Another factor is that it allows more flexibility. Why do all Brake implementations have to inherit from the same base class? Does the base class actually have anything to bring to the table? If I write a class which exposes the expected member functions, isn't that good enough to act as a brake? Often, explicitly using interfaces or abstract base classes constrain your code more than necessary.
(Note, I'm not saying templates should always be the preferred solution. There are other concerns that might affect this, ranging from compilation speed to "what programmers on my team are familiar with" or just "what I prefer". And sometimes, you need runtime polymorphism, in which case the template solution simply isn't possible)
this answer is more or less correct. When you want something parametrized at compile time - you should prefer templates. When you want something parametrized at runtime, you should prefer virtual functions being overridden.

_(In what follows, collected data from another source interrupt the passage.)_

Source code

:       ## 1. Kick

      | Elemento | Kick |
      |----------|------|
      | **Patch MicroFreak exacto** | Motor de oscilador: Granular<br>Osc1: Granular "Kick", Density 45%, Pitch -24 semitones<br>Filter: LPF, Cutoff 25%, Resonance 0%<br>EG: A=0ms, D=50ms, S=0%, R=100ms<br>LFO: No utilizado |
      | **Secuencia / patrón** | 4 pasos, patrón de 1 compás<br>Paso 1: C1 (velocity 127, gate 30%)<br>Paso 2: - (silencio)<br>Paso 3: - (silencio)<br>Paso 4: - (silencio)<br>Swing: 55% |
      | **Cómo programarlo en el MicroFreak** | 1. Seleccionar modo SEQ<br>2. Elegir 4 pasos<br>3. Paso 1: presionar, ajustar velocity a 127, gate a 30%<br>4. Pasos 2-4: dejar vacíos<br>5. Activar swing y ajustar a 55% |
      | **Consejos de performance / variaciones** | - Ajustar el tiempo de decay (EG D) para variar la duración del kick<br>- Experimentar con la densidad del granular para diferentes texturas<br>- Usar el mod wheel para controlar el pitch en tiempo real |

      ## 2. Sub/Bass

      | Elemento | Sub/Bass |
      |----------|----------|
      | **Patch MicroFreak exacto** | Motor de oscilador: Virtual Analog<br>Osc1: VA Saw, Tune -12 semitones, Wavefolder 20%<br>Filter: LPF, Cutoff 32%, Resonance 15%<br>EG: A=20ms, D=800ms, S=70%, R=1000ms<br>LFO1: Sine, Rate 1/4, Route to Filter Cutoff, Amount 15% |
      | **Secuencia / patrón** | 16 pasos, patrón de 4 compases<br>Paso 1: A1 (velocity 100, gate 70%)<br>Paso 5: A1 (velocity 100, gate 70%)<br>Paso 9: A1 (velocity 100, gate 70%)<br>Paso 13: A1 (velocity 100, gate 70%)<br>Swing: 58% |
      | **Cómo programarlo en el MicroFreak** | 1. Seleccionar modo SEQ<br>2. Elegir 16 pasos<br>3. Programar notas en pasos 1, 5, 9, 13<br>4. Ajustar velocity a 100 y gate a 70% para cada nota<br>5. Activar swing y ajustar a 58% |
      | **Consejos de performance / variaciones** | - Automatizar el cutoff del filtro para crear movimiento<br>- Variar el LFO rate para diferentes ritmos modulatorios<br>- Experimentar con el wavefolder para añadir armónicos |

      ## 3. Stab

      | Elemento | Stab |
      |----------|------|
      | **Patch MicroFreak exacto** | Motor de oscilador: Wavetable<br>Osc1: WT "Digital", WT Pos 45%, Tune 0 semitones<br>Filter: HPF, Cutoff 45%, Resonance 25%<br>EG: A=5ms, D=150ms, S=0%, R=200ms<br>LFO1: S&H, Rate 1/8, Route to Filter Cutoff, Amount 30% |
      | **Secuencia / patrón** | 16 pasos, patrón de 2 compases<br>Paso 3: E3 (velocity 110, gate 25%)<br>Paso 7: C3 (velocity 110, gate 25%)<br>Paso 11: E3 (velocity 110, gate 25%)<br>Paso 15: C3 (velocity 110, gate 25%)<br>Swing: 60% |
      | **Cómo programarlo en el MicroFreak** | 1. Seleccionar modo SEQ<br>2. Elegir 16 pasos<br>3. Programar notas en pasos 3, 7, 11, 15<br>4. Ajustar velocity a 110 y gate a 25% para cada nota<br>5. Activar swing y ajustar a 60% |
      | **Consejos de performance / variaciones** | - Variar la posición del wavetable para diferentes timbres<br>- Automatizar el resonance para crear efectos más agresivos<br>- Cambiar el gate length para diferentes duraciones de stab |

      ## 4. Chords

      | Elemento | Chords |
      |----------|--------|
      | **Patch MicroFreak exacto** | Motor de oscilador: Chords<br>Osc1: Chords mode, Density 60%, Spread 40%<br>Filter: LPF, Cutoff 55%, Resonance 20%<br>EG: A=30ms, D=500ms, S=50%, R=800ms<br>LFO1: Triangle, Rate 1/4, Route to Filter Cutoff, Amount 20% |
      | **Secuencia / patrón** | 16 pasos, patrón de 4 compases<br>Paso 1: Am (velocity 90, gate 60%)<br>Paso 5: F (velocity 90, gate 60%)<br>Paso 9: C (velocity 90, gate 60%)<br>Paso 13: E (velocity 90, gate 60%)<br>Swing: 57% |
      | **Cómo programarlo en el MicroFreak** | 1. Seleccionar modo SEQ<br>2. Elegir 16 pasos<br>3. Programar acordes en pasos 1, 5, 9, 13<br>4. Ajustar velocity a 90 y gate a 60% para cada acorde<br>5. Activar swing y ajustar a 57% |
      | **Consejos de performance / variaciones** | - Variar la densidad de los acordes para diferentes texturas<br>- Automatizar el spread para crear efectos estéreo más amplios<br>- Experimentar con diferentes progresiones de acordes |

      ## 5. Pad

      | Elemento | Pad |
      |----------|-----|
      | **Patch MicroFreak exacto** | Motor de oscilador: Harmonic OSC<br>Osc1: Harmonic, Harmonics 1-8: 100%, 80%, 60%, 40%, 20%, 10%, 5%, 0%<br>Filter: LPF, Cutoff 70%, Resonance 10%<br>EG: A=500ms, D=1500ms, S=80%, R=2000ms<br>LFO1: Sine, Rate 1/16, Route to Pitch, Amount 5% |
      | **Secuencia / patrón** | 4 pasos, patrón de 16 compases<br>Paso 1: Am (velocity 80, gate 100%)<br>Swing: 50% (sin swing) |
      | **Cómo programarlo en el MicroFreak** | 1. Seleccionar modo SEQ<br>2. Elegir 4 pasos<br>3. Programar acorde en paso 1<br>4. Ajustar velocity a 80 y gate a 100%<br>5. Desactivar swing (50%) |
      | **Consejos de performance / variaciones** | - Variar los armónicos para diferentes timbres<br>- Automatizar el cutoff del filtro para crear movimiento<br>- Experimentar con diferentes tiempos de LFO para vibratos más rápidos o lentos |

However, using templates does not preclude you from doing both (making the template version more flexible):
struct Brake {
virtual void stopCar() = 0;
};
struct BrakeChooser {
BrakeChooser(Brake *brake) : brake(brake) {}
void stopCar() { brake->stopCar(); }
Brake *brake;
};
template<class Brake>
struct Car
{
Car(Brake brake = Brake()) : brake(brake) {}
void slamTheBrakePedal() { brake.stopCar(); }
Brake brake;
};
// instantiation
Car<BrakeChooser> car(BrakeChooser(new AntiLockBrakes()));
That being said, I would probably NOT use templates for this... But its really just personal taste.
Abstract base class has on overhead of virtual calls but it has an advantage that all derived classes are really base classes. Not so when you use templates – Car<Brake> and Car<BrakeWithABS> are unrelated to each other and you'll have to either dynamic_cast and check for null or have templates for all the code that deals with Car.
Use interface if you suppose to support different Break classes and its hierarchy at once.
Car( new Brake() )
Car( new BrakeABC() )
Car( new CoolBrake() )
And you don't know this information at compile time.
If you know which Break you are going to use 2b is right choice for you to specify different Car classes. Brake in this case will be your car "Strategy" and you can set default one.
I wouldn't use 2a. Instead you can add static methods to Break and call them without instance.
Personally I would allways prefer to use Interfaces over templates because of several reasons:
Templates Compiling&linking errors are sometimes cryptic
It is hard to debug a code that based on templates (at least in visual studio IDE)
Templates can make your binaries bigger.
Templates require you to put all its code in the header file , that makes the template class a bit harder to understand.
Templates are hard to maintained by novice programmers.
I Only use templates when the virtual tables create some kind of overhead.
Ofcourse , this is only my self opinion.